> _WHAT IS ASKED_
Could you render the part of the material that opens with the line containing "latitude: 55.8760" and runs through the end as a numbered list, including that first line and leaving out any blank lines?

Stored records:
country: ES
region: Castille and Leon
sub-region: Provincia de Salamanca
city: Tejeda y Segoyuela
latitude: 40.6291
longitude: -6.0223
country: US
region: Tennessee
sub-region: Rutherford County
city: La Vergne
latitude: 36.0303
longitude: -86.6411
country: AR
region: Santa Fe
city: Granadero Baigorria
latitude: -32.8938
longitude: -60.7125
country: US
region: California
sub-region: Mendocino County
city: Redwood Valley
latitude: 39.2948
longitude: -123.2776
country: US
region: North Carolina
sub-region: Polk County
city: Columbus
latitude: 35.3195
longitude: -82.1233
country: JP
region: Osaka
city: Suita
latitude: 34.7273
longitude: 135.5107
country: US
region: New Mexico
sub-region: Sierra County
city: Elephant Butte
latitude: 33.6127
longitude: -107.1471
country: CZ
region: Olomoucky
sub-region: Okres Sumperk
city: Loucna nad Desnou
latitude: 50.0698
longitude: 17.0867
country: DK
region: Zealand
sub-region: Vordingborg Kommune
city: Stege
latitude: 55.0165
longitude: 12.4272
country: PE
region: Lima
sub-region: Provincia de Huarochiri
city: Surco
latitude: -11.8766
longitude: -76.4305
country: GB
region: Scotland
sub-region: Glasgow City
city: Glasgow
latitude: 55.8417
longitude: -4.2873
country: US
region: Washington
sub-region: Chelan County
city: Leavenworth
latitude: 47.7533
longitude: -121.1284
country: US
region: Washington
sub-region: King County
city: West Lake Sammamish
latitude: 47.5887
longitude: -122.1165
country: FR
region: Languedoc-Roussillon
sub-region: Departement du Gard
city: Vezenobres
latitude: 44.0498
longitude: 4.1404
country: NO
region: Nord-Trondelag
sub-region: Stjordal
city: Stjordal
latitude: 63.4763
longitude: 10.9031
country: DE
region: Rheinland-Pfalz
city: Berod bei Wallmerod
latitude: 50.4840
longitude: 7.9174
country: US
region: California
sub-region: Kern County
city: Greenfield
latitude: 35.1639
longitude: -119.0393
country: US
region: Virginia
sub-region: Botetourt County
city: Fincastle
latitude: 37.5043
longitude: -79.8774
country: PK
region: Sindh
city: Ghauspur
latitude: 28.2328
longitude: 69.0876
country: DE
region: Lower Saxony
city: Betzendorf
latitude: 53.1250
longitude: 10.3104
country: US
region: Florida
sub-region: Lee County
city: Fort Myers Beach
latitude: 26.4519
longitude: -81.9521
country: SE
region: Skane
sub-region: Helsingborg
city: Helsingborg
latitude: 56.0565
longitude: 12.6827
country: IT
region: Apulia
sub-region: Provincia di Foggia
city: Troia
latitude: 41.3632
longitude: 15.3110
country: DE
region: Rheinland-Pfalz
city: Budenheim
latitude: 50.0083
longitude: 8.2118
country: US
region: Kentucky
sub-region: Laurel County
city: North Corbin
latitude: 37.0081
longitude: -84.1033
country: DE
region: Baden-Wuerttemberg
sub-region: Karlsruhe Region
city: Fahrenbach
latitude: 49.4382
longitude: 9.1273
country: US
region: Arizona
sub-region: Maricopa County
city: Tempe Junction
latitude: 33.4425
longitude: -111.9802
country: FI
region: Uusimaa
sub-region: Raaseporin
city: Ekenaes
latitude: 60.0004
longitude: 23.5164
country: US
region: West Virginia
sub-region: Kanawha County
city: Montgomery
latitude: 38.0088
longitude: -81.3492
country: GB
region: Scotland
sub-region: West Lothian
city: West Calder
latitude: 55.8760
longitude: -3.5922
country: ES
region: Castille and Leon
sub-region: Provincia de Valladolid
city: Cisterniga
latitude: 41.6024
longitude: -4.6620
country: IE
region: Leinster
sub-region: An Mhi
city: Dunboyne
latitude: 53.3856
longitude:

> _OUTPUT FOR THIS EXERCISE_
1. latitude: 55.8760
2. longitude: -3.5922
3. country: ES
4. region: Castille and Leon
5. sub-region: Provincia de Valladolid
6. city: Cisterniga
7. latitude: 41.6024
8. longitude: -4.6620
9. country: IE
10. region: Leinster
11. sub-region: An Mhi
12. city: Dunboyne
13. latitude: 53.3856
14. longitude:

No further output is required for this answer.